Du côté asiatique, le Japon et la Chine ne sont plus exactement sur la longueur d’onde bisou, celle qui permet aux nations séculairement ennemies de tenter des rapprochements. Les disputes autour des îles Diaoyu / Senkaku s’enveniment, complétant la panoplie « petits bateaux » et « diplomate qui clabote mystérieusement » avec l’option « Cyberwar » maintenant disponible dans tous les bons conflits près de chez vous. Il y a là encore fort à parier que ceci ne trouvera pas un dénouement calme et pépère, et si ce n’est la guerre physique, on peut raisonnablement penser que les deux puissances vont mener d’âpres batailles sur le terrain commercial.

Sur le plan financier, cependant, rassurez-vous : pour ce qui est du pognon et des coupures en différents formats, on n’en manquera pas, Ben a rejoint Mario dans son petit atelier et ils ont lancé tous les deux une grande quinzaine commerciale sur le slogan de « Faisons Bonne Impression ». Pour le moment, les particuliers, franchement échaudés par la conjoncture mondiale, ne se sont pas rués sur les crédits faciles et n’ont pas repris leurs achats compulsifs des années 2000. « On » se demande bien pourquoi, puisqu’après tout, le crédit, c’est super. Non ?

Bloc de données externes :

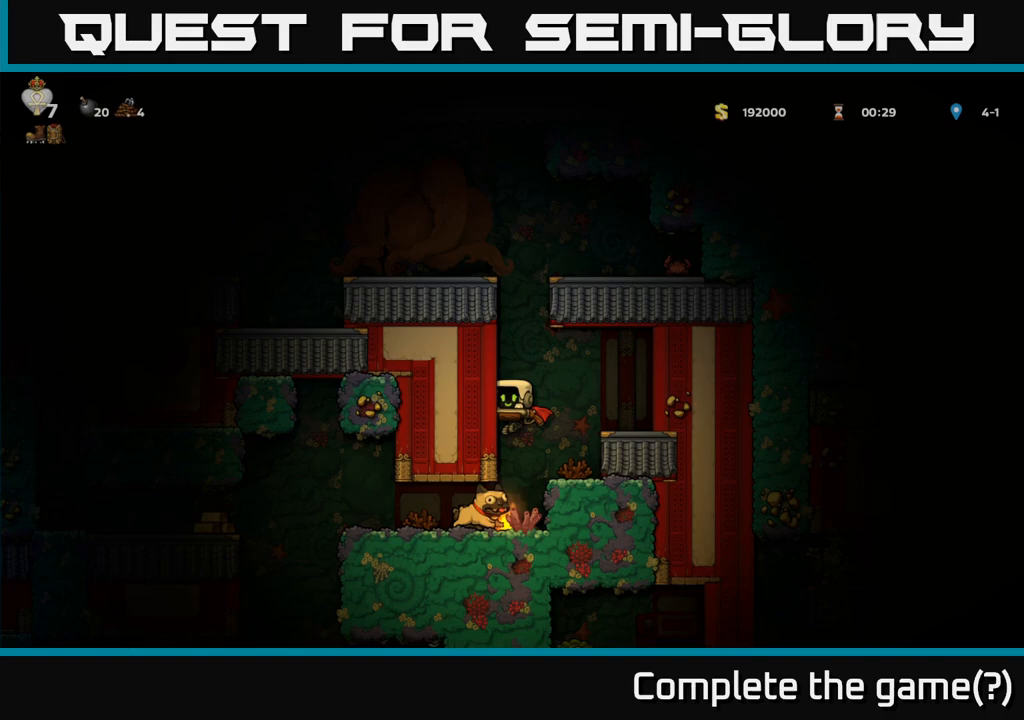
{"buttons": [], "left_stick": "left", "events": [[83, "left_stick", "left"]]}
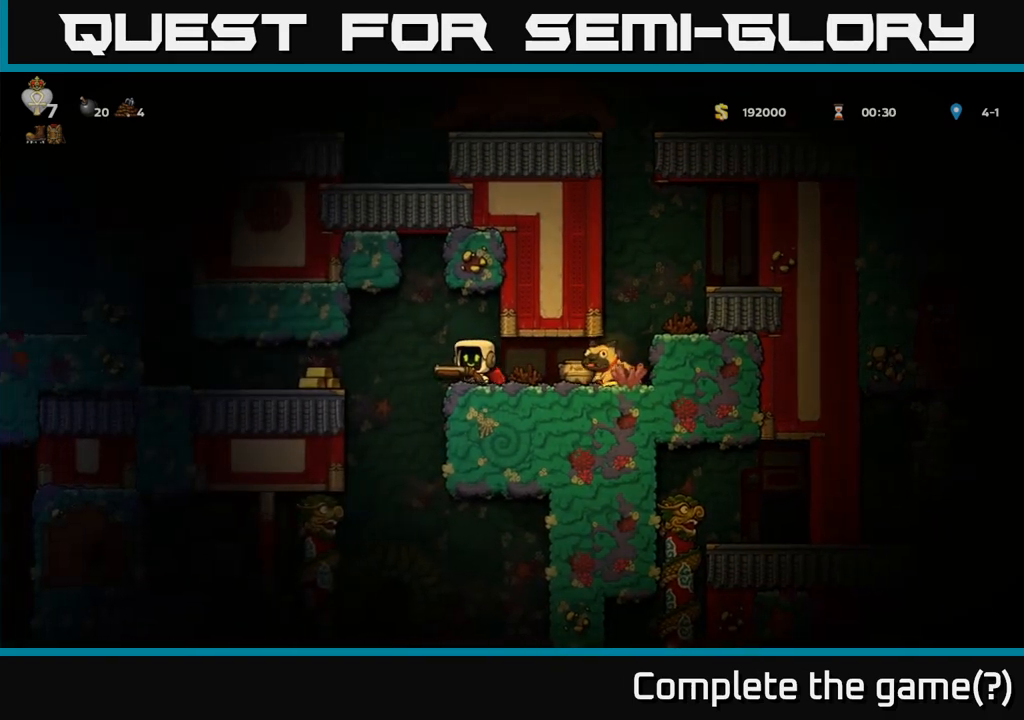
{"buttons": ["A"], "left_stick": "left", "events": [[33, "A", "down"], [117, "A", "up"], [450, "A", "down"]]}
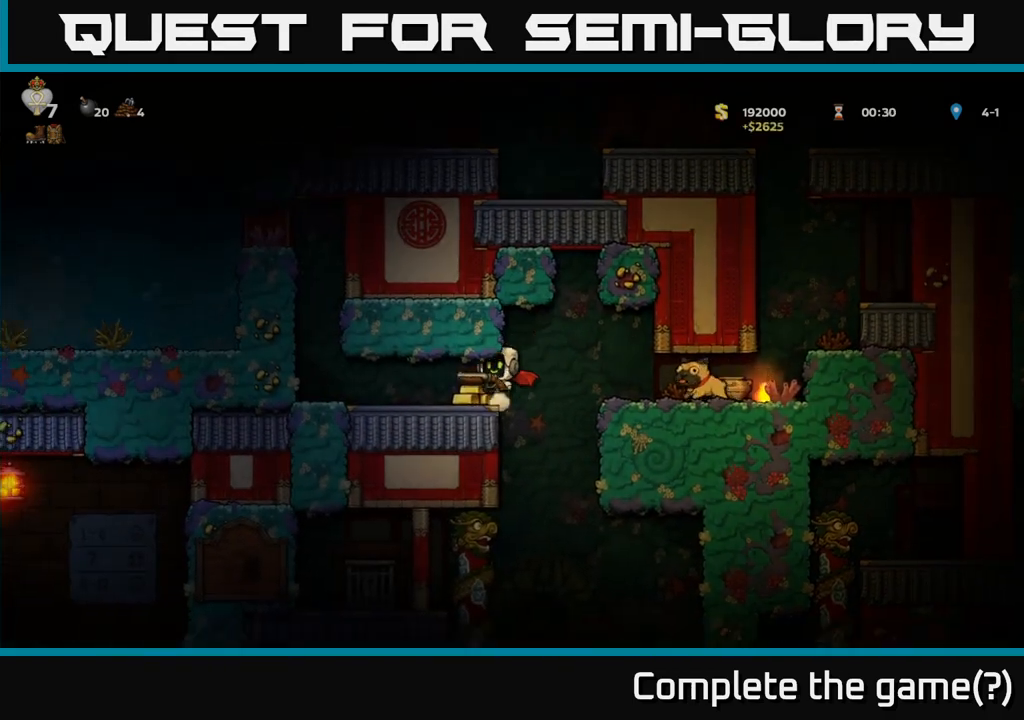
{"buttons": [], "left_stick": "center", "events": [[67, "A", "up"], [300, "left_stick", "right"], [467, "left_stick", "center"]]}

Et malgré tout, tout semble pointer vers une belle déflation des familles. Or, n’oubliez pas : si les politiciens adorent l’inflation et abhorrent la déflation, c’est simplement parce que l’inflation est un impôt caché sur tous qui permet l’enrichissement d’une petite minorité (ceux qui sont près des robinets) et un appauvrissement de tous les autres, par petits paliers indolores et continus, là où la déflation appauvrit la masse brutalement et visiblement tout en redistribuant tout aussi visiblement la richesse sur ceux qui ont eu l’entregent de ne prendre que des risques modérés et d’avancer des fonds avec précaution. Politiquement, on comprend que l’inflation peut plaire, alors que la déflation porte en elle le risque de mouvements sociaux violents…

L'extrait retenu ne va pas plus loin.